At 33,000 feet, levitating between earth and sky on a pallet of white clouds, I am neither here nor there. With no watch and with the cell phone turned off, I don't know the time. All the faces are the faces of strangers.
Flying always produces in me, contrary to what I would have imagined before ever taking my first plane trip, a meditative state. What is done is done. What is behind is behind. My usual tendency to re-examine, re-hash, re-live gets checked at the gate and, if I'm lucky, lost somewhere in the airport.
At 33,000 feet it is all anticipation.
But the plane can't stay suspended in the ether forever. Eventually it has to land. It must begin the slow, angled drop that will deposit me onto tarmac, into time. And with the descent comes the pain.
I understand the physiology: unequal pressure between the middle ear and the cabin of the airplane, pressure that can't be equalized as it normally would be by the Eustachian tube because the tube is blocked. And since the air flow is blocked the eardrum gets stretched; with the stretching comes the pain.
The only thing that makes it bearable is the knowledge that it won't last forever and that what awaits me on the ground is worth it.
Today, as I feel the pressure building, transforming itself from annoyance to discomfort to measurable pain, what awaits me on the ground are cooler temperatures and the hugs of two towheads. Not a bad tradeoff. So I move my jaw up and down and back and forth, pump my finger in and out of my ear like a mascara wand, close my eyes and visualize 82 degrees and a light wind.

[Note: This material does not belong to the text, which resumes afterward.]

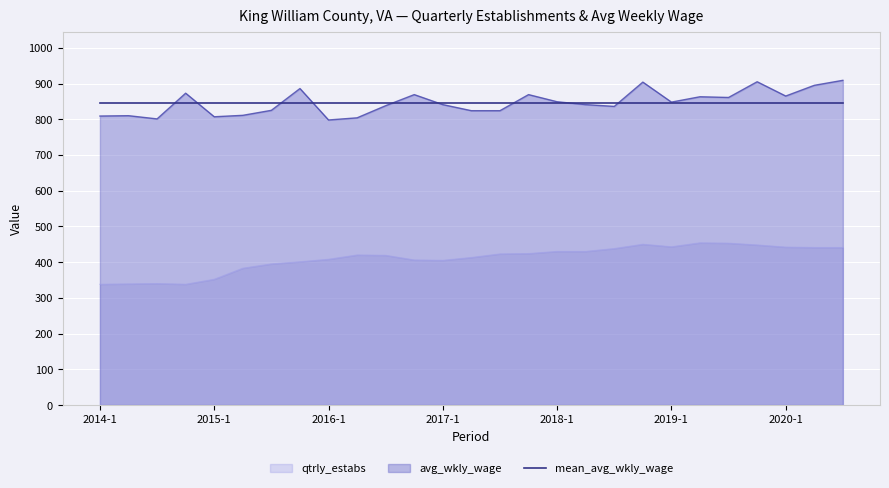

How many lines are shown in the chart?

3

And I find myself considering how often I have done just that in a less literal, more emotional way. How often I've been flying high, oblivious to everything not in Seat 27D, responsible for nothing beyond keeping my seatbelt fastened when I gradually became aware of a growing buzz, something not exactly a noise, clearly not a voice, but definitely a sound rising in my ears. Aware, but not bothered.
How the buzzing got louder and interfered with my self-centered thoughts, got louder still and started pushing those thoughts out with something like a dull ache that grew into a sting into a throb, ignorable no longer. How most of the time, at just about the moment I thought I'd rather cut off that ear than hear what was being whispered into it, my plane touched safely down and rolled to a stop. And how, just as I was dragging my suitcase off the carousel at baggage claim, the words came, in clear translation and with the impact of a left hook, to show me the way to the parking lot and beyond.

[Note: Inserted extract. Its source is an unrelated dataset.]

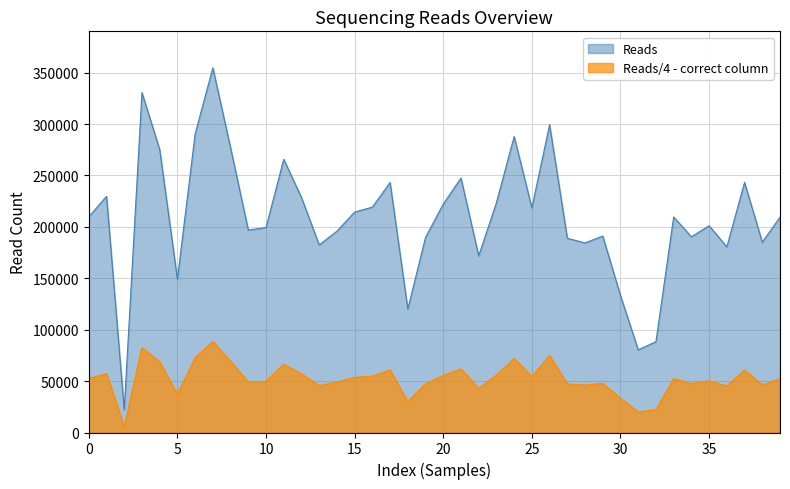

Which series has the largest range (max minus min)?

Reads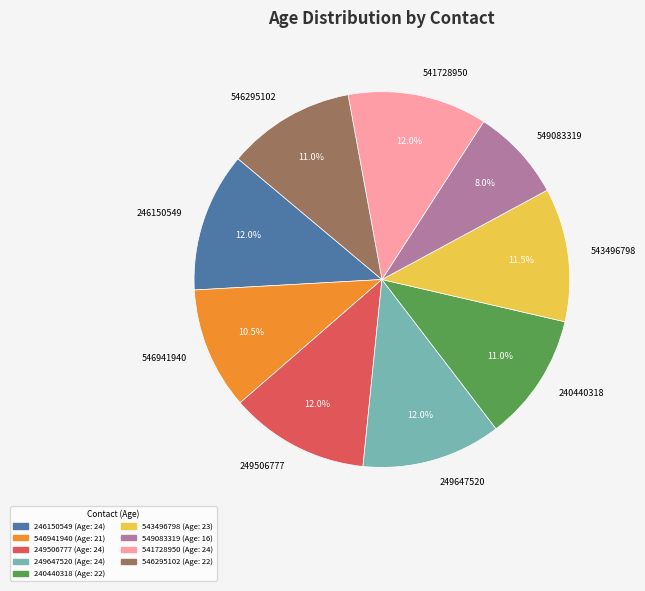

Which slice is the smallest?

549083319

The intercom crackles and breaks my train of thought. "We have been cleared to land," says the man in the navy blue suit behind the metal door. "Please return your seats to an upright position," instructs the flight attendant. I look out the tiny window; the clouds have disappeared and I can see buildings and highways and green.
Forrest Gump thought life was like a box of chocolates. Poets have offered that life is like a river, a coin, a journey, a battle, a puzzle. Today I'm thinking that life is a lot like a plane ride from Savannah to Baltimore with a layover in Atlanta. And I'm thinking that what I got for my money was more than biscotti cookies and "Thank you for flying Delta."